(Extracted data entries)
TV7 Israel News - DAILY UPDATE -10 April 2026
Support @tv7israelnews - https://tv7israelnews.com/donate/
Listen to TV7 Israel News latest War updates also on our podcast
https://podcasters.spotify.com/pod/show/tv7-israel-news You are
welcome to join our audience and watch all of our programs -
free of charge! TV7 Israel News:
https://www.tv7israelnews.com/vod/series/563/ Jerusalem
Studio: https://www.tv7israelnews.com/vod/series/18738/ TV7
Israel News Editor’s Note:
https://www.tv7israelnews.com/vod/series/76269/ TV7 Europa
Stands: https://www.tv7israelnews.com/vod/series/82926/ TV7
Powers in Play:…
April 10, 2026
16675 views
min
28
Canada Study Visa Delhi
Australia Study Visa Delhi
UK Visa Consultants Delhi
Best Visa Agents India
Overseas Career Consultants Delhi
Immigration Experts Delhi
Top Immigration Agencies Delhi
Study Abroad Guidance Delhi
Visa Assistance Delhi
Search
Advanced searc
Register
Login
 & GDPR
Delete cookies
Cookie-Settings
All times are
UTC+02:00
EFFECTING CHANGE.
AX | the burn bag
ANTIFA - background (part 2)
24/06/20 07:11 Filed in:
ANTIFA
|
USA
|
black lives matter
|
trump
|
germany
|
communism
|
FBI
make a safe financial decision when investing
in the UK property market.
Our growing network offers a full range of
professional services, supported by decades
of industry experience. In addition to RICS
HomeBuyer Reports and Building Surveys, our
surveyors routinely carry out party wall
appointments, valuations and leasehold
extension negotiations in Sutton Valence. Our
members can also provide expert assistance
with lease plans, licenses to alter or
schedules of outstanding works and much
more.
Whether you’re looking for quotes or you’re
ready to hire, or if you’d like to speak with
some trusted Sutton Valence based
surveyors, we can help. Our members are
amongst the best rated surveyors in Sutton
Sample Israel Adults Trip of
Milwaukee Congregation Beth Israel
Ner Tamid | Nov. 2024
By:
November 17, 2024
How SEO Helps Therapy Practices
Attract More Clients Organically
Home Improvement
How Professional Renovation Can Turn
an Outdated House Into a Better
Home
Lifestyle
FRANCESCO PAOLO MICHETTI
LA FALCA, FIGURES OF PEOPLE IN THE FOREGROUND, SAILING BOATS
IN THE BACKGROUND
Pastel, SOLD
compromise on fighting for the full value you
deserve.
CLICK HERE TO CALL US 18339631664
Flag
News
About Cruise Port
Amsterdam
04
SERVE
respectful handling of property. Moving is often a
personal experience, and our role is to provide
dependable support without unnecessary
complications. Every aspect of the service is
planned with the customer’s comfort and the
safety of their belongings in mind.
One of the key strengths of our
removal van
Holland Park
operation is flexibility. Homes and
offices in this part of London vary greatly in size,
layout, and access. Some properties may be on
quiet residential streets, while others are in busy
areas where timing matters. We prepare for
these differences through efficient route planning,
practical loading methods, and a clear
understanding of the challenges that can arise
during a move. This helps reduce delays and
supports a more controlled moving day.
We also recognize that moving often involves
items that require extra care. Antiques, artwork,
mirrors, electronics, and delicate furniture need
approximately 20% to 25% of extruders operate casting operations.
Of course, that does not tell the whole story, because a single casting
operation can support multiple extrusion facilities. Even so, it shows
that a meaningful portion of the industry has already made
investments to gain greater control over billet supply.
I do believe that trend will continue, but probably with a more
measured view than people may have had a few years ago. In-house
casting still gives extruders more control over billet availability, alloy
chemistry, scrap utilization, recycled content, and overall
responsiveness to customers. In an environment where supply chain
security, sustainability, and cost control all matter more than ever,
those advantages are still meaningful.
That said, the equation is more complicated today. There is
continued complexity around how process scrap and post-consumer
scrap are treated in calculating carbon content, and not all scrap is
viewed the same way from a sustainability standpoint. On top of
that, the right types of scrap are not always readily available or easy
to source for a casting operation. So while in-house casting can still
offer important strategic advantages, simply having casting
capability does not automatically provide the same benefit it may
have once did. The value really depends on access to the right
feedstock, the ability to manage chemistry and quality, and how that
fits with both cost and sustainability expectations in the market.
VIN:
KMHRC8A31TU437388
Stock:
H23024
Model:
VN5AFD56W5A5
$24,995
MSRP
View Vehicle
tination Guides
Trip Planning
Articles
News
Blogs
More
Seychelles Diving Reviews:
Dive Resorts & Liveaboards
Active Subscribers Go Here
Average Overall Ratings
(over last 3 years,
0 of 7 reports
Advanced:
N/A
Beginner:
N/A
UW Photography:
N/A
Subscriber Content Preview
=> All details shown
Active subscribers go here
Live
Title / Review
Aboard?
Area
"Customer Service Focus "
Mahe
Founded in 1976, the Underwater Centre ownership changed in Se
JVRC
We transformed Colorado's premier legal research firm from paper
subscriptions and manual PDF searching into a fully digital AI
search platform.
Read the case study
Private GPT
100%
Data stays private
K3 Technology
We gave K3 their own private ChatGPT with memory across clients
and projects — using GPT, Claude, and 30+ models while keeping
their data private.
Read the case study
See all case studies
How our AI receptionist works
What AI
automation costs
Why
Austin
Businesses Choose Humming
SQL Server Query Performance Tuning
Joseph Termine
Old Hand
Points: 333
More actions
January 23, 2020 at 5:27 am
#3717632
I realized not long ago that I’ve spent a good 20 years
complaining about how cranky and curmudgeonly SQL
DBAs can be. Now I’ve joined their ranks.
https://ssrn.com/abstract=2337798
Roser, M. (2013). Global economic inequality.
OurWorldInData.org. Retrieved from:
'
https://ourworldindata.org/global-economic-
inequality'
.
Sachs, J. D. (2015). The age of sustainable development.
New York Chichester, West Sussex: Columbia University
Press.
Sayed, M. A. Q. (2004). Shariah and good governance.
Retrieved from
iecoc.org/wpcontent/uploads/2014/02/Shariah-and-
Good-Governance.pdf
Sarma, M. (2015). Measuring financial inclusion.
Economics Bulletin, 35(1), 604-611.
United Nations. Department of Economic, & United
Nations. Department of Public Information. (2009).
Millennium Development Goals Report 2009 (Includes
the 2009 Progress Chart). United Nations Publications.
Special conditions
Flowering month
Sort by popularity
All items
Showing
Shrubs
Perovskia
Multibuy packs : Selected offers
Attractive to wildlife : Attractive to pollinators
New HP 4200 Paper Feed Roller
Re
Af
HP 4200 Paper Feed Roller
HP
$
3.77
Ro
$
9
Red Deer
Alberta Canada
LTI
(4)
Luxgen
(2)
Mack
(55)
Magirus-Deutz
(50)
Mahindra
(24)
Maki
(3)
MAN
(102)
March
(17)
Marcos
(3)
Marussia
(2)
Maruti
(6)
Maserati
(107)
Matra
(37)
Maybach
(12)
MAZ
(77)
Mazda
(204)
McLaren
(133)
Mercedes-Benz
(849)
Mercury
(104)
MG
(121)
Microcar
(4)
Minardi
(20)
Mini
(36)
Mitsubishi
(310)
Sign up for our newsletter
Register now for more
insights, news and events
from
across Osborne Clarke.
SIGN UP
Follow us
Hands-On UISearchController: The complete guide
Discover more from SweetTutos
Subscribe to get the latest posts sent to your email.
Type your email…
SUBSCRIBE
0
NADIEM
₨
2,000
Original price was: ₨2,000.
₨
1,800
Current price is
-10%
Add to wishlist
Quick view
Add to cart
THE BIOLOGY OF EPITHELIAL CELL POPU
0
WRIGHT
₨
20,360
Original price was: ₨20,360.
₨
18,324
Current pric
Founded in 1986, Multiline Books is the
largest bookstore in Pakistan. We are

◆ ASSIGNMENT
Your answer should consist only of the lines above between the line holding "casting still gives" and the line holding "continued complexity around", inclusive, each transcribed exactly.

◆ RESULT FOR THIS TASK
casting still gives extruders more control over billet availability, alloy
chemistry, scrap utilization, recycled content, and overall
responsiveness to customers. In an environment where supply chain
security, sustainability, and cost control all matter more than ever,
those advantages are still meaningful.
That said, the equation is more complicated today. There is
continued complexity around how process scrap and post-consumer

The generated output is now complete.